## [Document text]
================
Magical thinking is nothing new in American politics. Ronald Reagan was known to conflate old movies with reality, but he wasn’t surrounded by abject sycophants. They usually told him when he strayed too far from the facts. The result was rarely to my liking, but their policies were largely reality based. There is, however, no one of the stature of George Schultz or Jim Baker in the Trump regime. Yes men never say no.
The second Bush administration is when the GOP’s embrace of alternate reality became perilous to the country. W’s war on Iraq was based on a lie: that Saddam Hussein had weapons of mass destruction when he’d gotten rid of them years before.
Team Bush continued their march of mendacity with claims that Iraqis would greet American troops as liberators. Instead, there was no occupation plan, which made guerilla warfare inevitable. It was a bloody mess that sucked the air out of our politics for years.
The Bushies talked about their opponents being part of the “reality based community” as if that was a bad thing. It was not then or now.
In 2025, we face a similar situation with the Insult Comedian’s Venezuelan saber rattling. Team MAGA has declared it a narco-terrorist state, which means they believe they can sink as many boats and kill as many shipwreck survivors as they want. They do not have Congressional approval. They’re relying on a doctrine from the Bush 2.0 so-called war on terror that’s irrelevant to the current situation. They do not care because they’re in a state of delusion.
Delusional thinking drives many MAGA policies from immigration to health care to the economy to the Epstein mishigas. It worked in the past, so the Kaiser of Chaos is convinced he can lie with impunity to distract voters from his broken promises.
The most egregious broken promise is Trump’s pledge to end forever wars. The war of words with Venezuelan dictator Nicolás Maduro gives the lie to those claims or is it a delusion? Trump increasingly seems to believe his own lies. It’s unclear if war is likely or it’s yet another distraction from his dismal record.
================
Continue the opinion piece on delusional thinking in Republican politics and the Venezuela standoff from the point where it stops.

## [Dataset section]
================
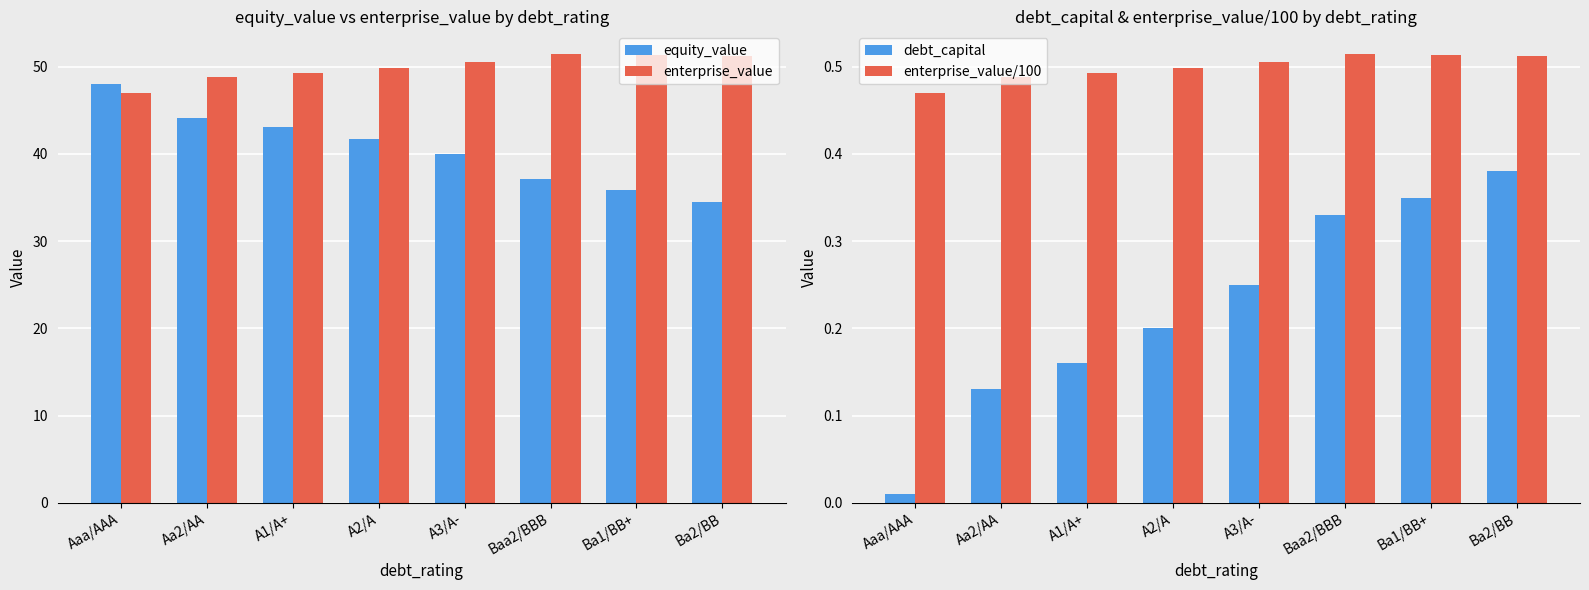

Between Aa2/AA and A3/A-, which series saw the biggest shift?

equity_value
================
## [Output of the task]
The irony of the Venezuelan stand-off is that the founder of that leftist dictatorship, Hugo Chavez was a rather Trumpy figure. He was a garrulous leader whose speeches were as long-winded as those of Trump or Fidel Castro. Maduro lacks his predecessor’s charisma and his iron grip on the Venezuelan polity seems to be slipping.
The reality is that Maduro’s Venezuela is a failed state, but it has oil. That’s obviously one of the attractions that a Venezuelan invasion has for President Pennywise. Pete Hegseth digs the idea because he likes killing people almost as much as calling himself the secretary of war; another MAGA delusion. The Miami Cuban Secretary of State Marco Rubio seems to regard wagging the dog at Venezuela as a prelude to a move against Cuba. So much for pledges against forever wars.
It’s hard to separate facts from fantasy or the truth from lies with this administration. Delusions are baked into their thinking, which is likely to have catastrophic consequences for the country and our relationships in Latin America. Instead of emulating FDR’s Good Neighbor Policy or JFK’s Alliance For Progress, Team MAGA’s policy resembles Bush the younger’s so-called war on terror. That’s the last thing we or the world need right now.
Does the saber rattling foreshadow regime change in Venezuela or is it just a distraction? I’m inclined towards the latter view, but Team Trump’s policies are based on the dear leader’s impulses and gut feelings. That means that anything can happen as long as we live in MAGA’s state of delusion.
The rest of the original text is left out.